Well, another comment in the thread said it's probably because funding sources are drying up and this is an attempt to make up for it, and that sounds likeliest to me now.

Re: housekeeping, in that specific case (and this applies to many other service occupations too), my money is without hesitation on a much sadder cause, i.e. COVID killing people or giving them long-term disabilities, which strongly shrank the workforce.

Exactly. The common refrain from everyday people in idle conversation was 'global supply chain issues'. Easy to believe, organically supported excuses are the easiest ones to lean on because they become socially entrenched in ways that top-down explanations don't.
Why do they need cover for price increases? What was used for cover for price increases before the pandemic? Or why was cover not required for those?

Doesn't add up.

This is correct. Food companies cannot hike prices just because, especially when they are monopolies. If suddenly eggs cost $20/dozen, customers will ask why and if there are no good explanations, there will be a lot of noise. And politicians and regulators who are otherwise not willing to act on monopolies, do not like noise because it threatens their jobs. They will act, and that will not be great for the food companies.
> They will act

Citation needed. Anti-trust enforcement went out with Clinton.

> they will act

They will say “what inflation?” and then tell us that it’s actually a good thing that eggs cost that much.

Or, ya know, they can’t raise prices that high because people will just stop buying eggs and they will stop making money. Eggs are very much an elastic good.

Does no one understand basic economics anymore?

Eggs are a fungible product (well, sort of).

In a working market there are a lot of sellers and buyers and I'd find the lowest ask price and buy it.

In a failed market, the price is locked.

You’re actually advocating for anti-competition and anti-capitalism.

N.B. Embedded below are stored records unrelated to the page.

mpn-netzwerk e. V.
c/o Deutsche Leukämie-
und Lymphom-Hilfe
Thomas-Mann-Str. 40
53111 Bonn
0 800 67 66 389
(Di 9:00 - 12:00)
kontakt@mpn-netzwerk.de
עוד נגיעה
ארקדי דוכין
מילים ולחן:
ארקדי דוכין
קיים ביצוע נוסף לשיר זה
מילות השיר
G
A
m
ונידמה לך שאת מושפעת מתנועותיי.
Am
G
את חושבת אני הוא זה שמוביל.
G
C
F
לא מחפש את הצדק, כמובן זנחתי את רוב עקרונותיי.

The price of inputs is going up, but so are interest rates (and expected future interest rates). So where money was cheap, it's going to become more expensive. I suspect it's understandable a business would want to increase its margins given the expectation of higher rates -- as opposed to the personified "greed" narrative.
Because businesses are not owned by ppl? And a small amount of those? It's much more reasonable to personify the decisions made by these ppl than to assume that some anonymous law of nature did it
Thank you, that's actually the first interpretation that makes total sense to me. If you know that sources of financing are drying up and will stay that way into the foreseeable future, raising prices to make up for it does seem like the most obvious thing to do.
> Thank you, that's actually the first interpretation that makes total sense to me. If you know that sources of financing are drying up and will stay that way into the foreseeable future, raising prices to make up for it does seem like the most obvious thing to do.

* When you have a monopoly or cartel and you don't face pricing pressure from competitors. In a competitive market they would have to cut margins, not raise prices. Antitrust, now.

> The price of inputs is going up

Except it didn't. That's like, the first thing in the article.